§ Problem:
Output what the records say, word for word, with no images.

[Opening Supplied records section]

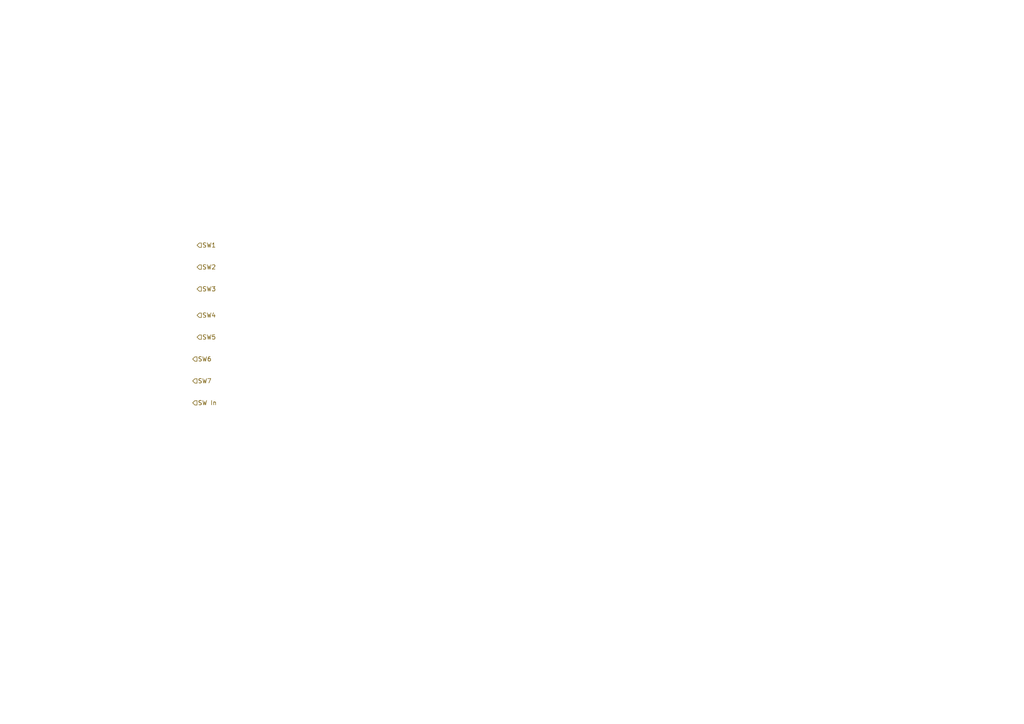
<source format=kicad_sch>
(kicad_sch
	(version 20250114)
	(generator "eeschema")
	(generator_version "9.0")
	(uuid "63445bd7-c15a-4632-923d-36b3ecd782fb")
	(paper "A4")
	(lib_symbols)
	(hierarchical_label "SW2"
		(shape input)
		(at 57.15 77.47 0)
		(effects
			(font
				(size 1.27 1.27)
			)
			(justify left)
		)
		(uuid "2156695f-abbd-4350-99ac-34411a0e37f3")
	)
	(hierarchical_label "SW3"
		(shape input)
		(at 57.15 83.82 0)
		(effects
			(font
				(size 1.27 1.27)
			)
			(justify left)
		)
		(uuid "39e8682e-b542-48b5-9f50-bb51856fec9c")
	)
	(hierarchical_label "SW4"
		(shape input)
		(at 57.15 91.44 0)
		(effects
			(font
				(size 1.27 1.27)
			)
			(justify left)
		)
		(uuid "58853ef2-269b-4611-88ef-c01f6a1d4490")
	)
	(hierarchical_label "SW7"
		(shape input)
		(at 55.88 110.49 0)
		(effects
			(font
				(size 1.27 1.27)
			)
			(justify left)
		)
		(uuid "6e254e77-3bc3-4b12-8e2c-0eef37940f01")
	)
	(hierarchical_label "SW5"
		(shape input)
		(at 57.15 97.79 0)
		(effects
			(font
				(size 1.27 1.27)
			)
			(justify left)
		)
		(uuid "832a846e-2e8d-44d3-b2de-79b66804c61a")
	)
	(hierarchical_label "SW1"
		(shape input)
		(at 57.15 71.12 0)
		(effects
			(font
				(size 1.27 1.27)
			)
			(justify left)
		)
		(uuid "c4355d1d-ce8e-4c19-9067-542d774213cb")
	)
	(hierarchical_label "SW6"
		(shape input)
		(at 55.88 104.14 0)
		(effects
			(font
				(size 1.27 1.27)
			)
			(justify left)
		)
		(uuid "f09635dd-a5f3-41cd-aade-dac565f76df9")
	)
	(hierarchical_label "SW In"
		(shape input)
		(at 55.88 116.84 0)
		(effects
			(font
				(size 1.27 1.27)
			)
			(justify left)
		)
		(uuid "f73111c0-867a-4b87-a45b-7769d87d27d9")
	)
)

</source>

[Closing Supplied records section]

§ Your solution:
<source format=kicad_sch>
(kicad_sch
	(version 20250114)
	(generator "eeschema")
	(generator_version "9.0")
	(uuid "63445bd7-c15a-4632-923d-36b3ecd782fb")
	(paper "A4")
	(lib_symbols)
	(hierarchical_label "SW2"
		(shape input)
		(at 57.15 77.47 0)
		(effects
			(font
				(size 1.27 1.27)
			)
			(justify left)
		)
		(uuid "2156695f-abbd-4350-99ac-34411a0e37f3")
	)
	(hierarchical_label "SW3"
		(shape input)
		(at 57.15 83.82 0)
		(effects
			(font
				(size 1.27 1.27)
			)
			(justify left)
		)
		(uuid "39e8682e-b542-48b5-9f50-bb51856fec9c")
	)
	(hierarchical_label "SW4"
		(shape input)
		(at 57.15 91.44 0)
		(effects
			(font
				(size 1.27 1.27)
			)
			(justify left)
		)
		(uuid "58853ef2-269b-4611-88ef-c01f6a1d4490")
	)
	(hierarchical_label "SW7"
		(shape input)
		(at 55.88 110.49 0)
		(effects
			(font
				(size 1.27 1.27)
			)
			(justify left)
		)
		(uuid "6e254e77-3bc3-4b12-8e2c-0eef37940f01")
	)
	(hierarchical_label "SW5"
		(shape input)
		(at 57.15 97.79 0)
		(effects
			(font
				(size 1.27 1.27)
			)
			(justify left)
		)
		(uuid "832a846e-2e8d-44d3-b2de-79b66804c61a")
	)
	(hierarchical_label "SW1"
		(shape input)
		(at 57.15 71.12 0)
		(effects
			(font
				(size 1.27 1.27)
			)
			(justify left)
		)
		(uuid "c4355d1d-ce8e-4c19-9067-542d774213cb")
	)
	(hierarchical_label "SW6"
		(shape input)
		(at 55.88 104.14 0)
		(effects
			(font
				(size 1.27 1.27)
			)
			(justify left)
		)
		(uuid "f09635dd-a5f3-41cd-aade-dac565f76df9")
	)
	(hierarchical_label "SW In"
		(shape input)
		(at 55.88 116.84 0)
		(effects
			(font
				(size 1.27 1.27)
			)
			(justify left)
		)
		(uuid "f73111c0-867a-4b87-a45b-7769d87d27d9")
	)
)

</source>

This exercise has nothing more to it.